Par Virginie Blanchard

Il s’agissait de recueillir des conseils pédagogiques pour dynamiser un cours, afin d’intéresser une classe assez faible et passive en français. Cette synthèse se présente comme une série organisée de témoignages de la part des colistiers.
Synthèse mise en ligne par Valentine Dussert.

Faire participer les élèves en leur faisant partager sa passion

  « Vaste programme ! Si quelqu’un avait la recette, chacun s’empresserait de la suivre. Pour vous répondre de façon gidienne, soyez-vous même. Faites partager votre passion pour la littérature, montrez à vos élèves, autant que possible, que la littérature et l’art ne sont pas à côté de la vie, mais bien en étroite corrélation avec le monde. Choisissez des textes qui peuvent (peut-être) leur parler davantage, les interpeller dans leurs préoccupations. Ce sont des adolescents, qui se posent beaucoup de questions, qu’ils l’avouent ou non. Cherchez la corde sensible. La passivité d’une classe est l’un des choses les plus redoutables pour un enseignant ; l’absence d’élèves moteurs est un cauchemar ; ça arrive assez rarement mais ça existe. Pas d’autre solution que d’interroger les élèves, individuellement, et de les obliger à répondre quelque chose. Vous pouvez en choisir un à chaque cours qui viendra exposer à la classe ce qu’il a trouvé pendant sa préparation. Surtout ne tombez pas dans le cours purement magistral. Quant à l’ennui, relativisez. Vous pouvez bien sûr vous remettre en cause, comme vous le faites, mais ne vous laissez pas culpabiliser. Vous trouverez toujours des élèves pour vous faire des reproches. Certains y prennent même plaisir et adorent provoquer. Incitez ces élèves-là à participer, à intervenir (judicieusement évidemment). Prévoyez des temps courts d’écriture (recherches, repérages, rédaction de paragraphes...) : chacun est contraint de s’investir dans ces moments-là. Et interrogez un, deux, trois élèves qui liront ensuite ce qu’ils ont écrit.
  « La critique est aisée mais l’art est difficile. Pourquoi ne pas inviter les élèves à participer davantage au cours ? Chaque jour un élève pourrait offrir le fruit de son travail...cela permettrait de changer de "tête", l’exposé pourrait être suivi d’une correction collective. J’ai l’impression que les élèves s’ennuient lorsqu’ils ne travaillent pas assez, lorsqu’ils ne s’impliquent pas, or quand ils le font, l’ennui disparaît. Que fais- je en classe ? Je veille à être dynamique, convaincue moi- même par ce que je fais, amoureuse pratiquement des textes que je propose. Je donne un axe à préparer à la maison, nous le corrigeons ensemble puis nous étudions l’axe suivant. Si possible, j’invite les élèves à mettre le texte en relation avec le monde actuel. Par séquence, je propose une lecture d’image fixe ou mobile. »
  « Tout dépend du texte choisi, de la leçon que vous présentez. Choisir un texte motivant, des sujets qui les touchent est la première étape d’un bon cours. Bien préparer le cours est primordial. Demander aux élèves de débattre sur un sujet et n’intervenir que pour diriger les débats, mais en orientant toujours les débats vers votre objectif. »

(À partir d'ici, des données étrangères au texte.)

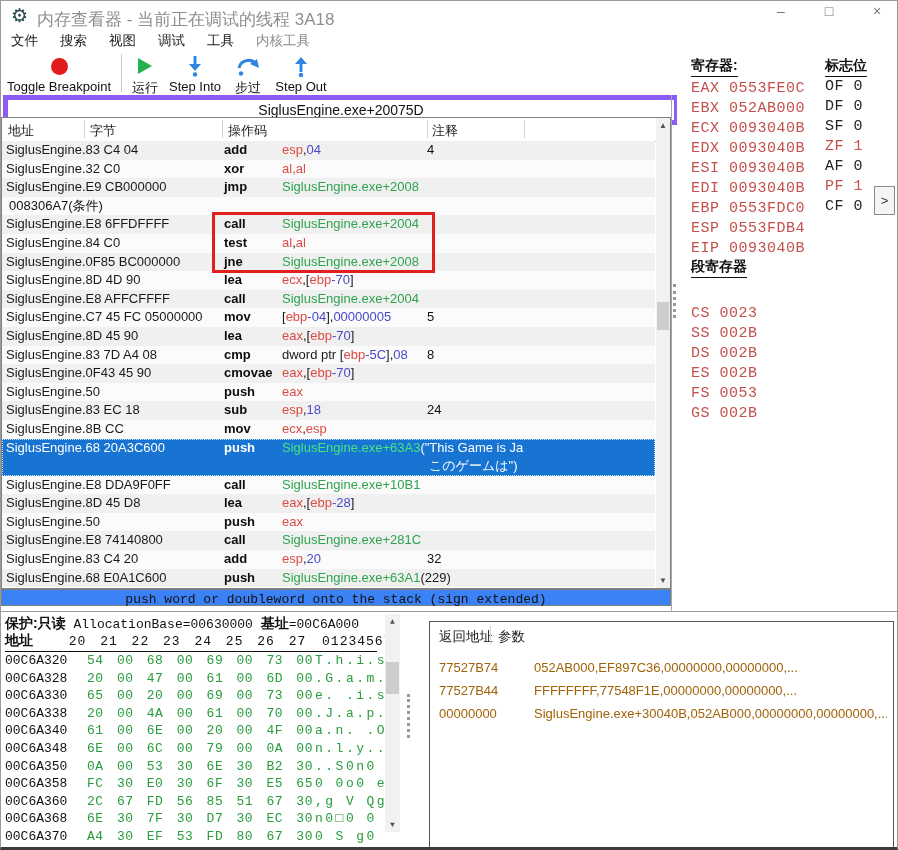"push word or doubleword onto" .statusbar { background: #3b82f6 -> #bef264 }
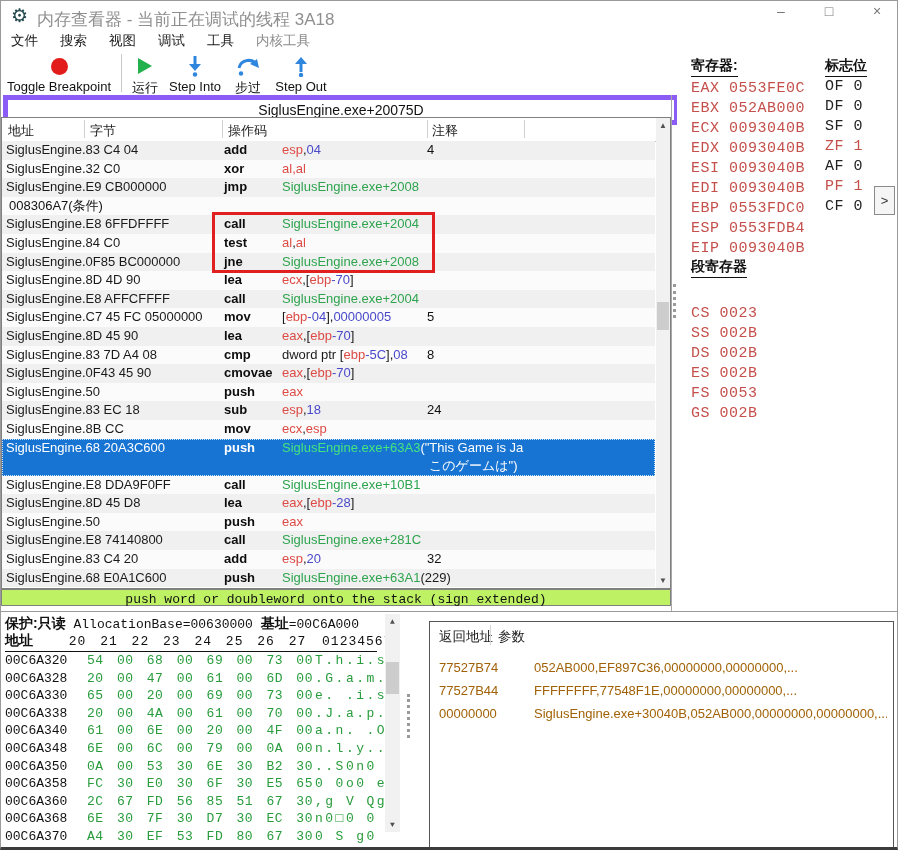"77527B74" .srow { color: #a16207 -> #14532d; gap: 36px -> none }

Rendre les élèves actifs en variant les approches

  « Vous pouvez essayer de varier les exercices, pour que le cours ne soit pas dévoré par les lectures analytiques : lectures cursives de documents complémentaires ou d’Å“uvres, comptes-rendus de fiches de lecture, exposés, analyses de tableaux / de documents iconographiques / d’extraits en vidéo, mise en voix des textes, questions transversales sur un corpus de textes, séances de méthodologie axées sur la préparation une fois d’un écrit d’invention, une autre fois du commentaire littéraire, à la fin d’une séquence de la dissertation, exercices d’entraînement à l’oral. Refusez de dicter, demandez parfois aux élèves de préparer une lecture analytique, de mettre leurs notes de cours au net, de présenter à partir de là une lecture analytique à leurs camarades. Dites aux élèves qu’au 2e trimestre vous noterez la participation et refusez d’expliquer seule un texte. »
  « Un point fondamental est de varier les approches et les exercices et aussi de rendre les élèves actifs. A partir de là, il faut rechercher ce qui correspond à ce principe double. C’est plus facile en seconde où les objectifs du bac n’imposent pas de maîtriser rapidement un certain nombre de techniques écrites et d’étudier un nombre conséquent de textes. La classe de seconde, souvent difficile à gérer, est aussi un véritable laboratoire pédagogique. Il faut éviter autant que possible la simple confrontation frontale entre le professeur et la classe. Participer et prendre des notes ne suffit pas à s’intéresser. Il faut imaginer plusieurs temps différents : observation et recherche, restitution au groupe classe, prise de notes, exercice écrit ponctuel ou de synthèse. Le travail de l’écrit aussi doit se décliner en différents exercices : recherche d’idées ou d’arguments, rédaction d’un paragraphe de commentaire ou de dissertation, imitation de texte (par exemple : à la manière de Sarraute, se remémorer un souvenir, ou rédiger un dialogue sur tel ou tel thème etc.).
Voici quelques pistes pour les premières : pour une séquence (qu’il aura fallu construire de façon cohérente, avec des liens avec le monde réel pour donner du sens à celle-ci), les élèves sont en charge d’un texte par équipe. Il faut avoir déterminé la méthode de travail pour la séquence, afin de répondre de façon efficace à la problématique, après quoi les équipes travaillent lors d’une séance où le professeur fait le tour des équipes pour les aider. Cela implique que le dossier de la séquence est donné en début de séquence aux élèves, avec les fiches techniques. J’ai élaboré plusieurs fiches de ce genre : comment étudier un texte poétique, dramatique, argumentatif etc. Après cela, chaque équipe occupe une séance de travail avec le professeur pour restituer sa réflexion à la classe. Bien sûr, les autres élèves sont incités à intervenir aussi. En fin de séquence chaque équipe peut aussi se charger d’une synthèse transversale. Pour une autre séquence, on détermine aussi le travail à faire (sur l’objet d’étude avant tout), mais cette fois, chaque séance consiste à distribuer une recherche séparée sur le texte à différentes équipes (ou élèves). Le travail d’observation dure 20 à 25 minutes, puis chaque groupe restitue ce qu’il a trouvé, en discussion avec la classe. Parmi les travaux de la séquence, on peut introduire d’autres pratiques que l’étude des textes : jeu théâtral, récitation ou diction, étude de séquence de film ou de vidéo sur un spectacle théâtral etc. Ce travail peut être attribué à une équipe ou partagé en classe de la même façon. »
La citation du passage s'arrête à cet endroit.